帅克简单明了地说了句:“为什么没有人知道自己几百万年后会做什么,而且不应该去冒险。我们还在卡林后备部服役时,有个克瓦斯尼奇卡中尉常教导我们:‘你们这群懒牛笨猪,你们这群畜生,不要以为你们这辈子的服役会结束,死了之后我们还会再见的,我会让你们进炼狱的,你们这帮混蛋、人渣!’”

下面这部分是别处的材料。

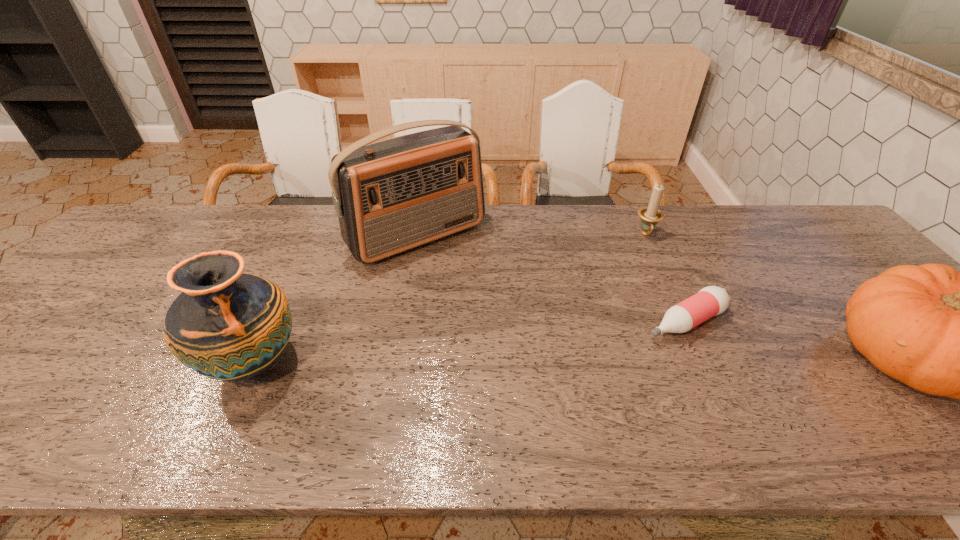
This screenshot has height=540, width=960. In the image, there is a desktop. Find the location of `vacant space at the near edge`. vacant space at the near edge is located at coordinates (616, 403).

The image size is (960, 540). Identify the location of free space at the far left corner. (177, 207).

Image resolution: width=960 pixels, height=540 pixels. Identify the location of vacant region at the far right corner of the desktop. (766, 212).

Find the location of a particular element. This screenshot has width=960, height=540. blank region between the leftmost object and the second shortest object is located at coordinates (449, 299).

Locate an element on the screen. Image resolution: width=960 pixels, height=540 pixels. free space between the fourth tallest object and the fourth shortest object is located at coordinates (449, 299).

Locate an element on the screen. The height and width of the screenshot is (540, 960). free point between the pottery and the radio receiver is located at coordinates (335, 299).

In order to click on vacant area that lies between the bottle and the leftmost object in this screenshot , I will do `click(469, 342)`.

You are a GUI agent. You are given a task and a screenshot of the screen. Output one action in this format:
    pyautogui.click(x=<x>, y=<y>)
    Task: Click on the free space between the radio receiver and the shortest object
    The height and width of the screenshot is (540, 960).
    Given the screenshot: What is the action you would take?
    pyautogui.click(x=551, y=279)

Find the location of `vacant region between the second shortest object and the fourth shortest object`. vacant region between the second shortest object and the fourth shortest object is located at coordinates (449, 299).

Choose which object is the nearest neighbor to the shortest object. Please provide its 2D coordinates. Your answer should be formatted as a tuple, i.e. [(x, y)], where the tuple contains the x and y coordinates of a point satisfying the conditions above.

[(957, 334)]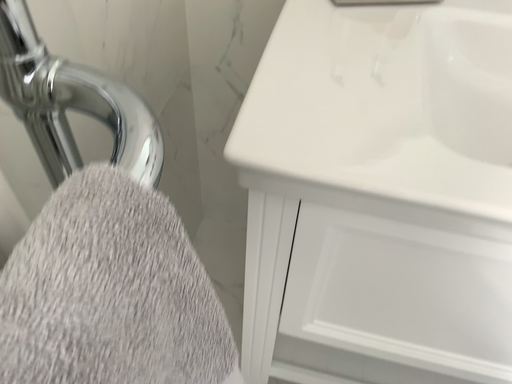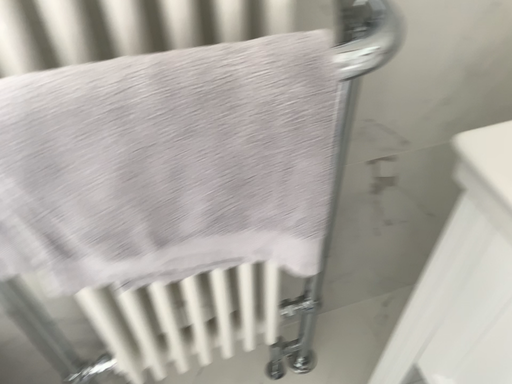
Question: How did the camera likely rotate when shooting the video?

Choices:
 (A) rotated left
 (B) rotated right

Answer: (A)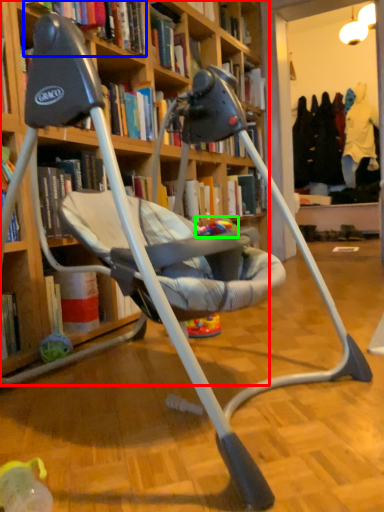
Question: Which object is positioned farthest from bookcase (highlighted by a red box)? Select from book (highlighted by a blue box) and toy (highlighted by a green box).

Choices:
 (A) book
 (B) toy

Answer: (A)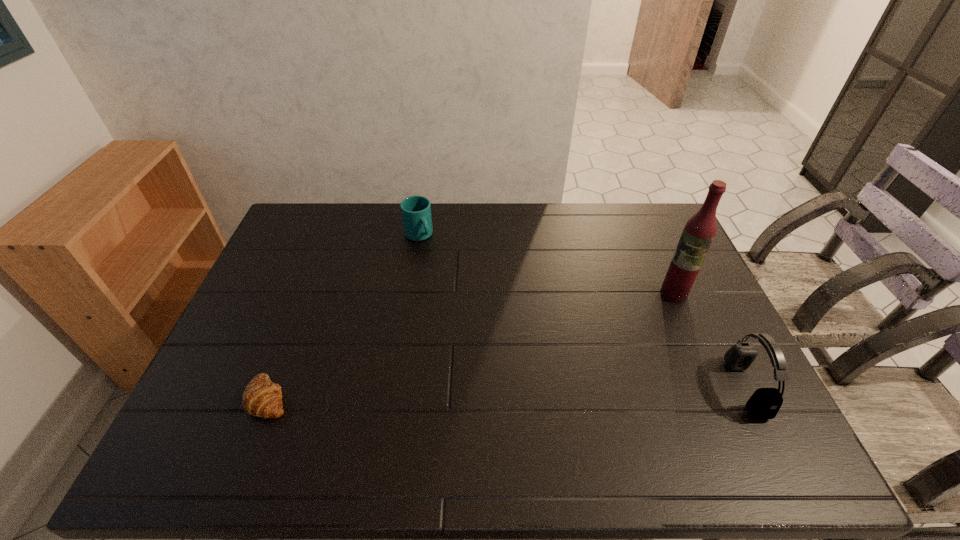
Where is `headset at the near edge`? headset at the near edge is located at coordinates (765, 403).

Find the location of a particular element. This screenshot has height=540, width=960. object positioned at the left edge is located at coordinates (262, 398).

Identify the location of headset that is at the right edge. (765, 403).

Locate an element on the screen. The image size is (960, 540). liquor that is at the right edge is located at coordinates (699, 231).

This screenshot has width=960, height=540. In order to click on object present at the near left corner in this screenshot , I will do `click(262, 398)`.

Where is `object at the near right corner`? object at the near right corner is located at coordinates (765, 403).

This screenshot has width=960, height=540. What are the coordinates of `vacant space at the far edge of the desktop` in the screenshot? It's located at [x=530, y=218].

At what (x,y) coordinates should I click in order to perform the action: click on vacant space at the near edge. Please return your answer as a coordinate pair (x, y). Image resolution: width=960 pixels, height=540 pixels. Looking at the image, I should click on (323, 424).

At what (x,y) coordinates should I click in order to perform the action: click on free location at the left edge. Please return your answer as a coordinate pair (x, y). Looking at the image, I should click on (235, 326).

At what (x,y) coordinates should I click in order to perform the action: click on vacant space at the right edge of the desktop. Please return your answer as a coordinate pair (x, y). This screenshot has height=540, width=960. Looking at the image, I should click on (659, 298).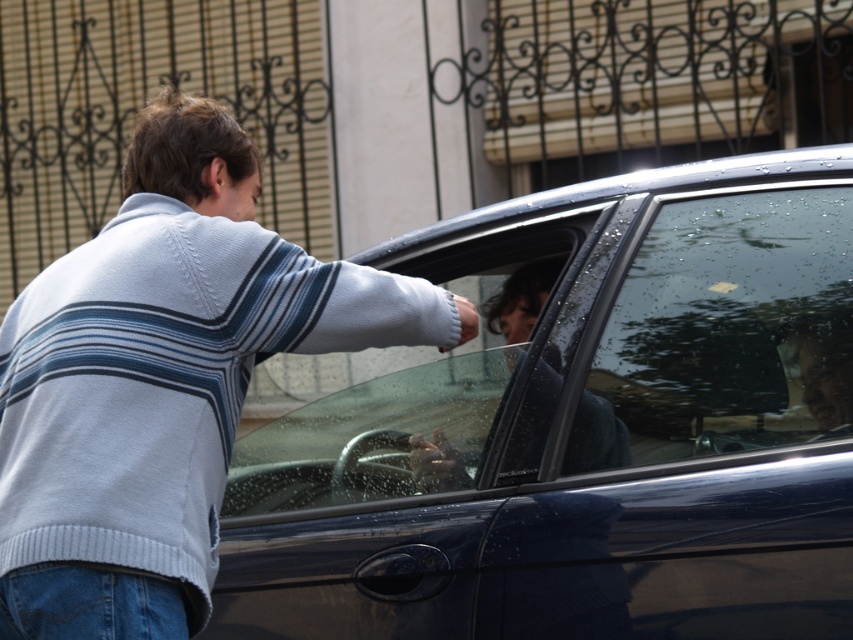
You are a delivery person standing in front of the glossy dark blue car at center and the light blue sweater at center. Which object is located to the right of the other?

The glossy dark blue car at center is positioned on the right side of light blue sweater at center.

You are a delivery person trying to hand a package to the driver through the transparent glass car window at center. To avoid hitting the transparent glass windshield at center, which direction should you move your arm?

The transparent glass windshield at center is located above the transparent glass car window at center, so you should move your arm downward to avoid hitting the windshield.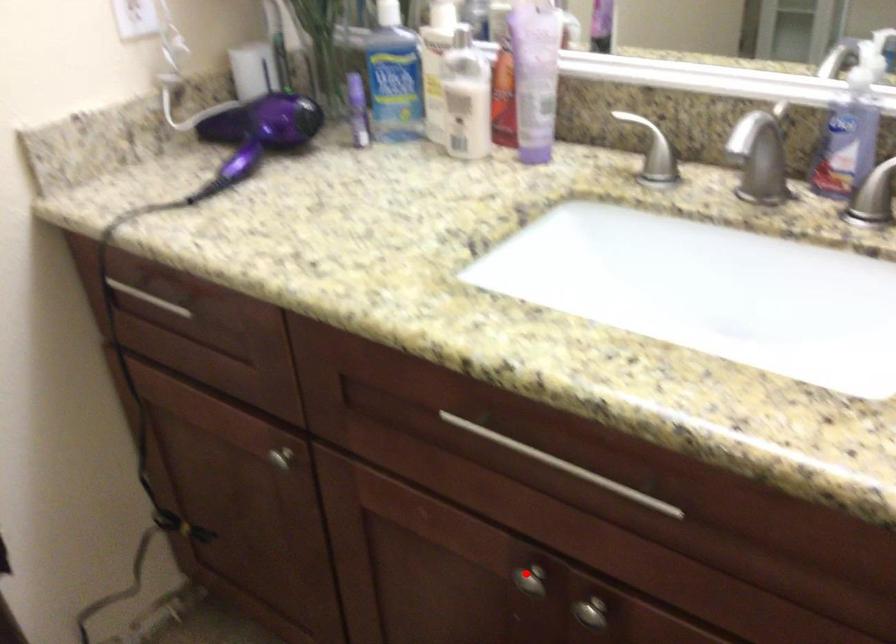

这个时候,绝望透顶的巴洛恩以为他们还在谈论他,他继续着他的公开忏悔:“就连克洛科蒂都不能治好我的贪吃。我的老婆和孩子朝圣回来后,马上就数家里的鸡,结果少了一只或者两只。可我真的控制不住啊。我知道家里需要它们来生蛋,可我出门一看到它们就觉得肚子在唱空城计。一个小时后,我才会好起来,可是有只鸡被吃得只剩下鸡骨头了。有一次,他们在克洛科蒂祈祷我这个爸爸在他们不在家时什么都不要吃,以免造成损失。我在院子里溜达,突然目光就落在了火鸡上。那个时候我差点把命送了,一根鸡大腿骨头卡在了我的喉咙,要不是我那个学徒,一个年轻小伙子,把骨头弄出来,今天我就不会和你们坐在这里了,就无法活着看到这场世界大战了。对了,我的那个学徒是个机灵鬼,他个子很小,又圆又胖,营养充足……”

帅克走到巴洛恩面前,说道:“把舌头伸出来给我看看!”

巴洛恩伸出了舌头,帅克看了看后,转身对车厢里的所有人说道:“我就知道,他把他自己的学徒也吃了。老实交代,你什么时候吃的?是不是趁你老婆和孩子还在克洛科蒂的时候,到底是不是?”

巴洛恩双手紧握着,喊道:“放过我吧,朋友们!真想不到竟然从我的朋友口中听到这样的话。”

“我们不会因为这个谴责你的,”志愿兵说道,“相反,这刚好证明你是个好兵。在拿破仑战争时期法国人围攻马德里时,防守马德里的西班牙指挥官为了不想因饥饿失守,没放盐就把自己的副官吃了。”

“那样可真亏了,因为放了盐的副官肯定会更容易下咽。军需军士长,咱们营的副官叫什么名字?叫齐格勒尔?他骨瘦如柴,肯定还不够一个先遣连吃的。”

“快看!”法内克说道,“巴洛恩手里拿着一串念珠!”

的确,无限忧伤的巴洛恩正向维也纳的莫里茨-洛-温斯坦公司生产的小珠子求助。

“这也是克洛科蒂来的,”巴洛恩悲伤地说道,“他们还没给我这东西之前,两只小鹅就被我吃了,可是没什么肉。”

过了一会儿,全车传遍了一道命令:一刻钟后发车。因为没人相信它,尽管三令五申,还是有些士兵去溜达了。列车开动时,少了十八个人,包括十二先遣连的军士长纳萨克洛。列车远远地把伊萨塔尔萨甩到身后时,他还在车站后面的一处金合欢树林里和一个妓女讨价还价。她要五个克朗作为已经给他提供的服务费用,而他只肯给她一克朗或者几巴掌。最后,还是以军士长的胜利而告终。妓女则愤怒得大吵大叫,连车站上的人都跑过来看热闹了。